La présomption qui consiste à mettre en cause, par principe, un policier ayant fait usage de son arme, en considérant qu’il aurait agi en dehors du cadre légal, ne témoigne pas du respect dû aux femmes et aux hommes qui portent l’uniforme de la République.
Il était essentiel de reconnaître, par principe, la légitimité de l’usage de l’arme par les forces de l’ordre, tout en veillant au strict respect des fondements de l’État de droit.
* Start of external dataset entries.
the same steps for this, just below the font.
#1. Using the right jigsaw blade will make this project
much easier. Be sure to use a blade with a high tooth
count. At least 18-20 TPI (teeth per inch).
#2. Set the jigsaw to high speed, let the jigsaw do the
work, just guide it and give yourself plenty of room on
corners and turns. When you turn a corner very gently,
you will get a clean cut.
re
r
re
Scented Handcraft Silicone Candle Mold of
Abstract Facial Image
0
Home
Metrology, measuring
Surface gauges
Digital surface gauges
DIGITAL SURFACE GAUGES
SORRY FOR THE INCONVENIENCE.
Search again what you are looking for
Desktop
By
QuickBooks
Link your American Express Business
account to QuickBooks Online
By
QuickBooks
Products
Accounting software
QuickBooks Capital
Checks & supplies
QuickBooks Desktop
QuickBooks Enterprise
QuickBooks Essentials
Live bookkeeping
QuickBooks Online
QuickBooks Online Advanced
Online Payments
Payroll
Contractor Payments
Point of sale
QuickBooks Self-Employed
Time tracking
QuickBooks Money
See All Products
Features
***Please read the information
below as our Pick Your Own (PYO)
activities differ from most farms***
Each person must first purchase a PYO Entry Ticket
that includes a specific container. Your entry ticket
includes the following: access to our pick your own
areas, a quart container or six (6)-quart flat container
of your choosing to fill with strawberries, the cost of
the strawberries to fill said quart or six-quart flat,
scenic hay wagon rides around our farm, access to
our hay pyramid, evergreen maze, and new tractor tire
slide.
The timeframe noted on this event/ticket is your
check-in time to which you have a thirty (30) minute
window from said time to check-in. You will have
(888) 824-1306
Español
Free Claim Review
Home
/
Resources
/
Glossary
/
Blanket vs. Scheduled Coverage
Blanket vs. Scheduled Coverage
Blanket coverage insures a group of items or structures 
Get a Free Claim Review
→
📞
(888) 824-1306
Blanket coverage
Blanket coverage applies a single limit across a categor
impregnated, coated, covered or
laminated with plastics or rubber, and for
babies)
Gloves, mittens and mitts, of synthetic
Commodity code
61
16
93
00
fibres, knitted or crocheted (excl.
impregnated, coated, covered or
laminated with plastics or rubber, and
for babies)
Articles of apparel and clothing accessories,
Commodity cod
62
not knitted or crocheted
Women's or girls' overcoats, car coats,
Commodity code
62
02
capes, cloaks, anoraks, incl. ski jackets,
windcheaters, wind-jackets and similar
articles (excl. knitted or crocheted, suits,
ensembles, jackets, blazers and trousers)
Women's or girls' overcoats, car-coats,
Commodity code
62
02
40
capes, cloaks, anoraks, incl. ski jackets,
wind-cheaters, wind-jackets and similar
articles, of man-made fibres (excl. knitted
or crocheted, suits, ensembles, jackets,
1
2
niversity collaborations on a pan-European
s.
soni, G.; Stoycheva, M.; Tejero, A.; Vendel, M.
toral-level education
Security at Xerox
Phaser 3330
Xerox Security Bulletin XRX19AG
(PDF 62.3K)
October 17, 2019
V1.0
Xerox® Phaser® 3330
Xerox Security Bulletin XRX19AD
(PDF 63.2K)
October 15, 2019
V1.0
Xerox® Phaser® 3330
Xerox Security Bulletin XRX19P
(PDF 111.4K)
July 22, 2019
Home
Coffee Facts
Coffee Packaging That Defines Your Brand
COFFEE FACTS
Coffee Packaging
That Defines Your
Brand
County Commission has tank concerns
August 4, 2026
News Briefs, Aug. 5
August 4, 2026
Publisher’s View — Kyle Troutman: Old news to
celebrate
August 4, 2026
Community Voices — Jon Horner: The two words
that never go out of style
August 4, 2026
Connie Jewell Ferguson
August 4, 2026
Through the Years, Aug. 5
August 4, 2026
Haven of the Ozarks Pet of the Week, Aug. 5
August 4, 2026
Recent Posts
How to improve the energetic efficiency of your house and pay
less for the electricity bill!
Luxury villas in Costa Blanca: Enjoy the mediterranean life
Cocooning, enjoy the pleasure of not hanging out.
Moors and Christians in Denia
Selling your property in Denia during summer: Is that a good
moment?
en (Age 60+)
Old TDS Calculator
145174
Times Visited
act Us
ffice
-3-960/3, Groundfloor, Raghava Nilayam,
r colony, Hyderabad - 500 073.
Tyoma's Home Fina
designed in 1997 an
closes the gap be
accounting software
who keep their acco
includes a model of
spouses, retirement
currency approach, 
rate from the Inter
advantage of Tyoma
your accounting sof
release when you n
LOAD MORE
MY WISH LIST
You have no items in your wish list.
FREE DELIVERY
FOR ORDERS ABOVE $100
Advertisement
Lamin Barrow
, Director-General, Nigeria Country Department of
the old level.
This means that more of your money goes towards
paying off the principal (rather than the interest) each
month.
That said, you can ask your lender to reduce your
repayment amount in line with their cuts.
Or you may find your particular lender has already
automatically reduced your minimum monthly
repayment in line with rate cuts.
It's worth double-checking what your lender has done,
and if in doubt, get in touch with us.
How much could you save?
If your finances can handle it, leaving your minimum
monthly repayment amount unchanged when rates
Contrairement à certaines déclarations inacceptables, cette présomption ne crée ni impunité ni irresponsabilité pénale.Elle n’empêchera jamais le déclenchement d’une enquête judiciaire ou administrative. Les forces de l’ordre resteront ainsi les agents publics les plus encadrés et les plus contrôlés.
J’ai voté la proposition de loi instaurant une présomption d’usage légitime de l’arme, tant qu’il n’existe pas de preuve contraire que le policier ou le gendarme a violé les dispositions de la loi.
Ce texte a été adopté en première lecture à l’Assemblée nationale par 313 voix contre 199. Il doit désormais être examiné par le Sénat.